While 1964 was an “invasion” of sound, 2026 is an “integration” of identity. He’s not coming from over there since he’s already here. A persistent rhetoric has weaponised “invasion” to frame migrants as perpetual outsiders. Bad Bunny flipped that script: he embodied belonging, not intrusion. He didn’t need to cross borders—he was performing from within, proof that Latin identity was and still is already central to U.S. plurality. His jersey was also a reminder of political reality: Puerto Rico is not a distant territory, but a part of America. Bad Bunny’s presence, with Puerto Rican symbolism worked into his outfit and the set, collapses the false boundary between real Americans and others that has been playing out by the many ICE raids throughout the country. Millions of viewers saw a jersey that looked like sports merchandise, but carried a coded critique of erasure and exclusion. The Bunny is not Bad at all.

But someone watching from the White House held a different view. The show got his diaper in a knot. He called the show “absolutely terrible” and an “affront to the Greatness of America”. His America is cast in the imagery of redwood trees—monuments of continental might, rooted in the mainland. Bad Bunny’s America, by contrast, is the tropical grass, sugar cane—symbols of Puerto Rico, growth, and resilience that framed the opening of the show. The most telling part of his fuming was his insistence that “nobody understands a word this guy is saying”, never mind it was mostly singing. He also labeled the dancing “disgusting” for kids. Even the guest stars, such as Cardi B and Carol G, dancing were invited corruptors of children! A struggle with words when confronted with an America he doesn’t recognize or doesn’t want to acknowledge. There is something canny about not requiring to say a single word of English to make the most powerful man in the world feel like an benighted outsider at his own country’s biggest party, watched by, as reported, over 135 million viewers.

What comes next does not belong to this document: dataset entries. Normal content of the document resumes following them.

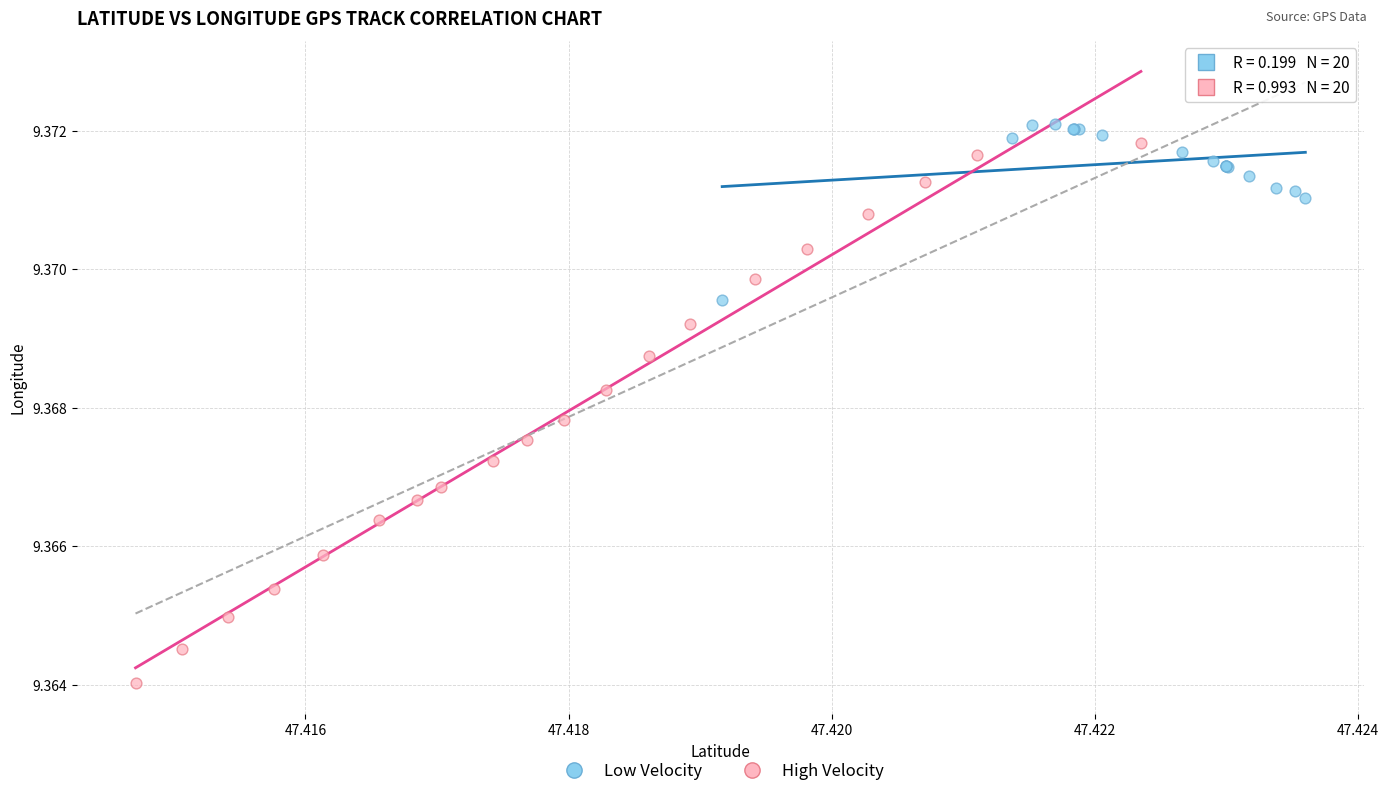

Which series contains the highest Y value?

Low Velocity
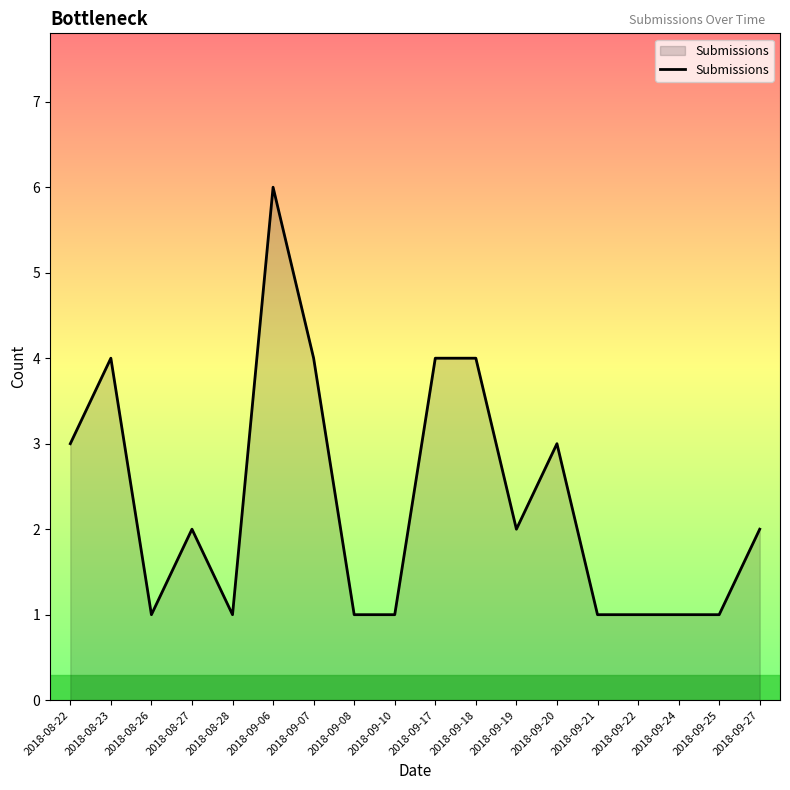

How many values are between 1 and 4?

17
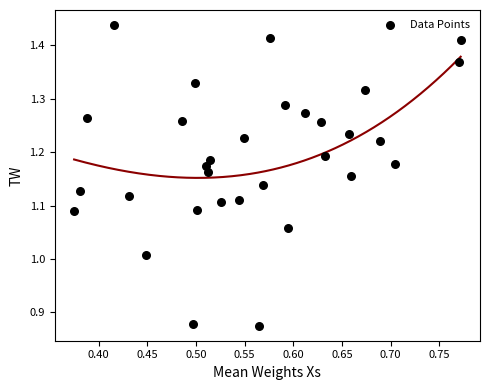

What is the range of Y values (max minus min)?

0.6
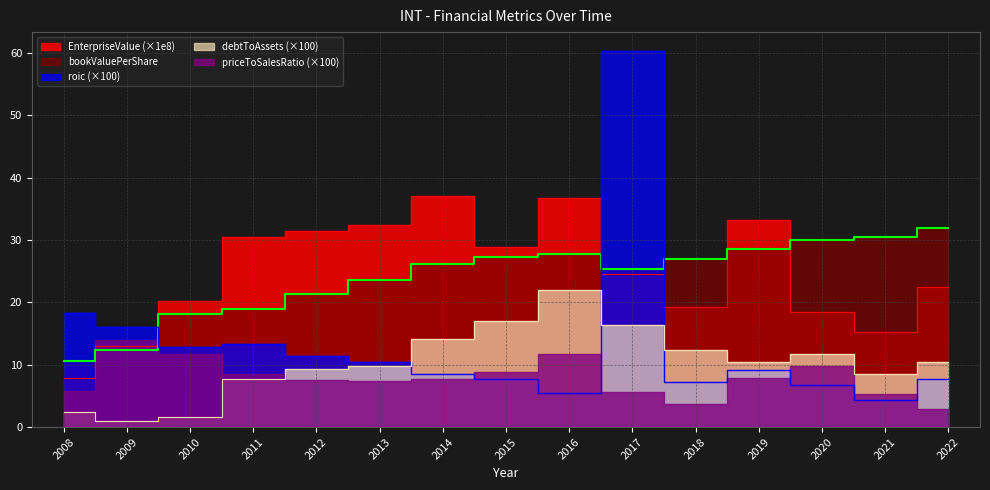

What is the smallest value displayed?

1.0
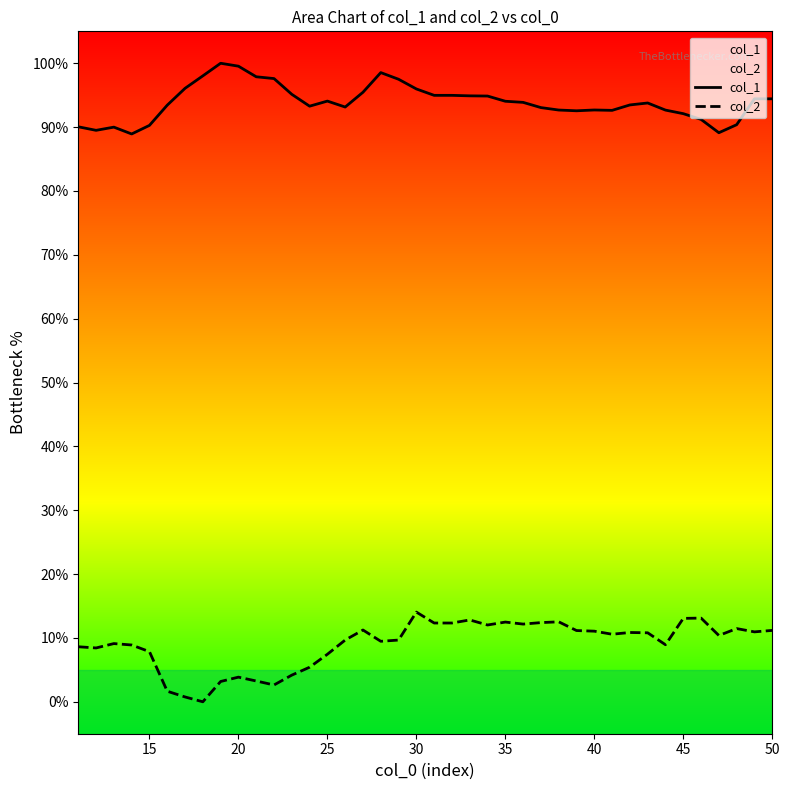

The col_2 series shows 11.2 at 25. True or false?

False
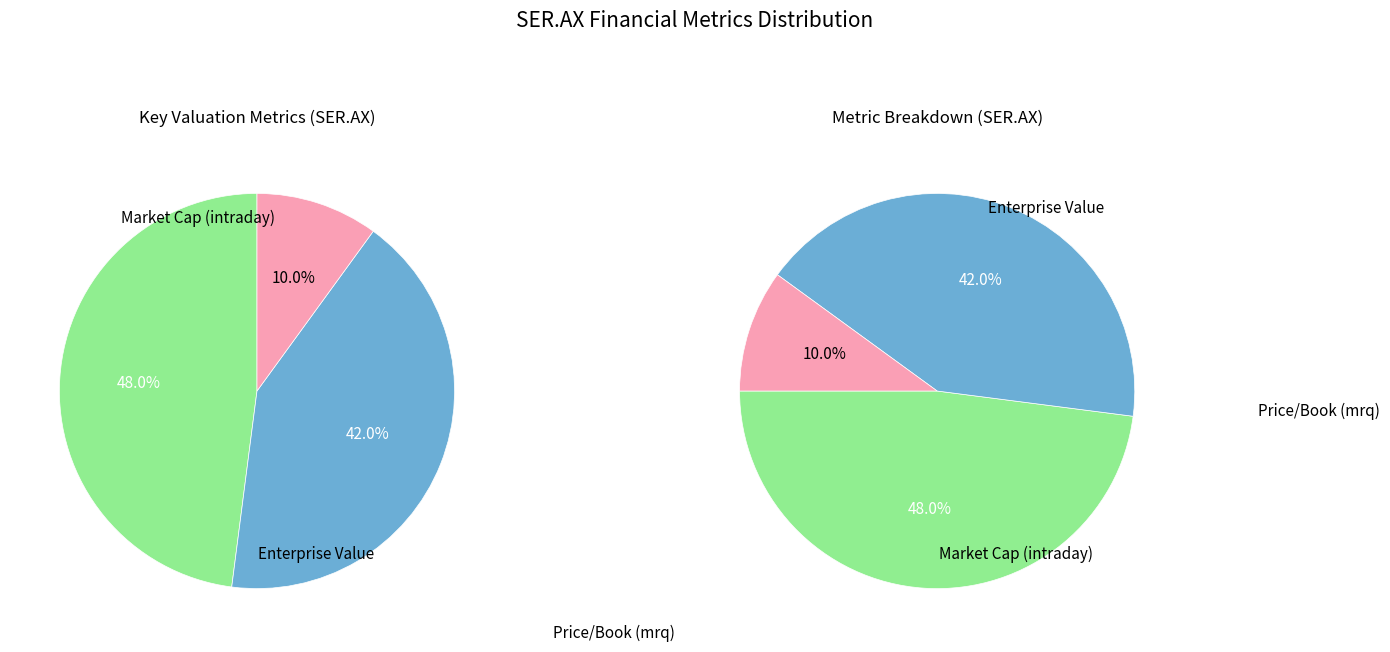

Does Enterprise Value represent more than half of the total?

No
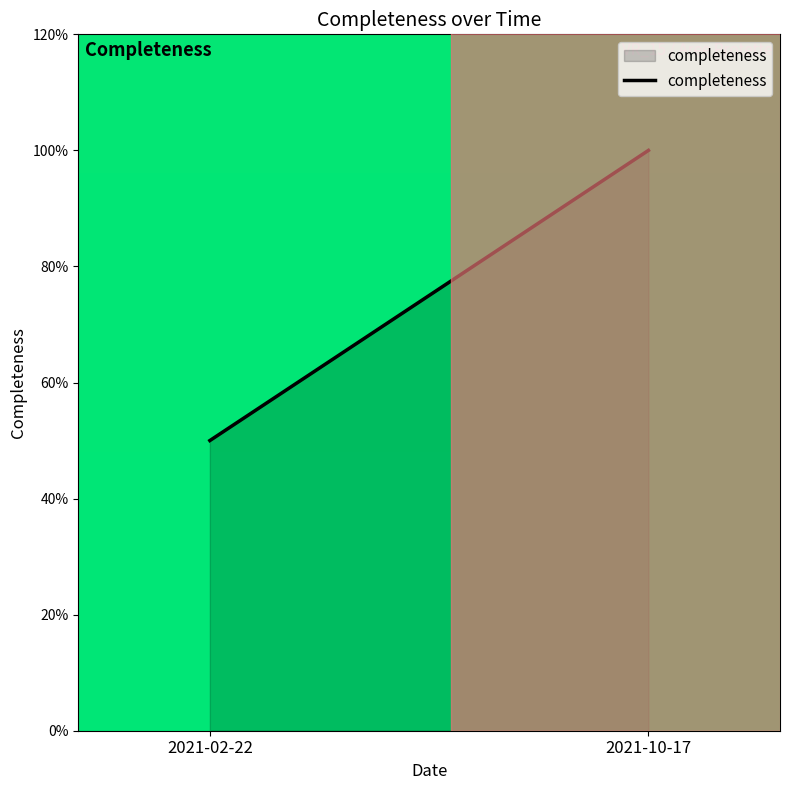

What is the smallest value displayed?

50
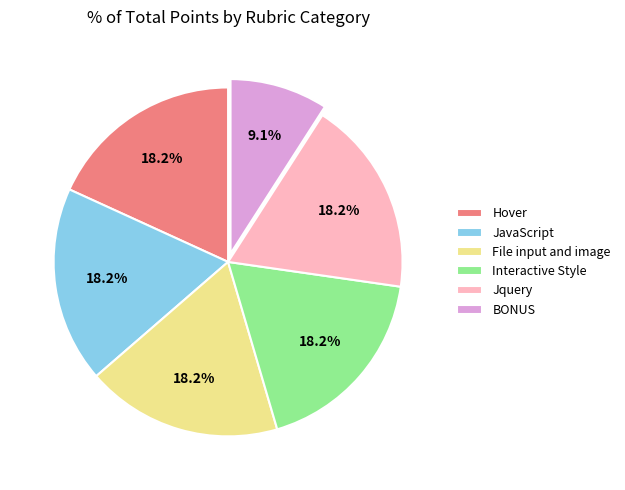

Count the number of slices in the pie.

6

Midway through the set, during his performance with Lady Gaga, Bad Bunny swapped the jersey for a boxy, double-breasted cream blazer in homage of the salsero suit, a distant cousin of the American zoot suit (the wearing of it was once criminalised), both with histories of marginalised communities that used fashion as a form of visibility and protest. The costume change dramatised a shift from sports energy to cultural heritage. Even his guest’s fashion was part of the message. Lady Gaga wore a pleated dress with a three-tier skirt by LUAR, custom-designed by Dominican-American Raul Lopez. She emerged not from a trapdoor, but from the center of a real-life wedding ceremony. It reframed the halftime show as a union, not a spectacle of separation. It was worlds joined in rhythm. As she launched into a salsa-drenched rendition of Die With a Smile, the message was clear: Lady Gaga wasn’t there to teach him English; she was there to follow his rhythm. Towards the end of the performance, when the stadium filled with the colors of two dozen nations, from Chile to Canada, the stage ceased to be a football field in California. It was a veritable living map, showing that the only thing more “disgusting” than Benito Antonio Martínez Ocasio’s dancing was one president’s inability to see that the border had already vanished.